In truth, your new-brass experiment was flawed since you changed two variables. You don't really know if it was the new brass with clean pockets that fixed the problem or whether it was the different batch of primers.
 

snuffy

New member
I shoot a 686 S&W revolver. It is modified for a lighter trigger pull but the hammer hits the primer harder than some newer unmodified guns I have.

I'll take a WAG here, all revolvers I've ever seen that had the trigger pull modified, had the hammer spring lightened. That results in a lighter hammer strike. Just how did you determine that the hammer strikes the primer harder?

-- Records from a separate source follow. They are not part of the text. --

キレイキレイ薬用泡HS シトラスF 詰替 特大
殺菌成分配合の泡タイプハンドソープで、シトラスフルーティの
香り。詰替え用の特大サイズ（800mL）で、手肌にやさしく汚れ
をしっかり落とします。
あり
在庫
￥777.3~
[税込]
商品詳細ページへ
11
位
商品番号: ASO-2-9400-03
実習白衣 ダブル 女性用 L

I've never subscribed to the theory that primer residue can cushion the primer anvil enough to prevent ignition. As long as the firing pin hits with proper force, a primer will detonate.
 

WIL TERRY

New member
You Can Take This To The Bank !!!

If a primer did not fire the first time you hit but did do so the second time it was struck, YOU DID NOT HIT IT HARD ENOUGH THE FIRST TIME !!!
Now, figuring out why this is so can try the patience of a saint. Most of the time it is a gun problem. All most all of the time it is a gun problem it is caused by the gun owner messing with the springs; TAKE THIS TO THE BANK TOO !!!
Put the original springs back in the pistol and run several hundred rounds through it and see how many misfies you get then.
I will entertain minor wagers on this....
 

Travis Two

New member
I'd say the problem lies more with the firearm than the primers. The fact that you hand primed and machine primed and are getting the same results but that the primers are going off on the second hit seems to suggest that maybe the springs have gotten weak in the gun and due for replacement. Check the tension screw on the main spring to be sure it didn't work lose.
Still I would check the primer mechanism on the Dillon to be sure that it didn't come lose and that you aren't getting inconsistent seating on the primers.
After loading the rounds stand them up on end to see if the primers are being fully seated on a consistent basis. A high primer won't let the round sit flat and would wobble.
 

swedgon

New member
I'll have to get back to you on the lot (batch #) of the Winchester primers.
As to a way to test how hard one gun hits the primer compaired to another; I use the old lead pencil trick. Empty gun, cock hammer, drop lead pencil down the barrel, point barrel up, pull trigger. I used a stock model 66 and another 686. Also a new M&P S&W. My 686 with the modified trigger sent the pencil quite a bit higher than these other guns. Try this with a 1911 with a 20 lb. hammer spring and you might have to paint something.
 
If this started suddenly, take a look at the strain screw on your gun.

Is it screwed in tightly?

If it has started backing out it could be reducing the hammer speed just enough that it's giving you misfires.
 

TWB

New member
It would be logical that if the primer fires on the second strike, the primer itself is okay. The priming pellet would have to be functional, the anvil would have to be in place, and the the cup would simply need to be stricken hard enough to initiate the explosive.
About everything that will cause a functional primer to fail is listed in the above replies. The only thing different I can think of is a defective primer pocket. This may not apply to your brass, though, if it has worked fine in the past.
All these things are fixable. There may be other things to cause the problem that I missed, but it would seem that the primers are functional. Please let us know what you finally discover as being the problem.

twb
 

Sevens

New member
Why not try taking ten empties (or a hundred?) and hand priming them so ridiculously out of spec that you can barely chamber them -- on purpose? Have those primers simulate being primed over dirty pockets, and thus not seated to full depth, and see if your modified revolver will detonate them on first try. Not loaded rounds, mind you, simply empty primed cases and NO barrel obstructions.

If your 686 is typically modified you may also be using a shaved hammer which increases hammer speed, but has lost some weight and in the process, mass, which the gun was originally designed to use.

I would also take the camp of the modified revolver being the problem in this scenario.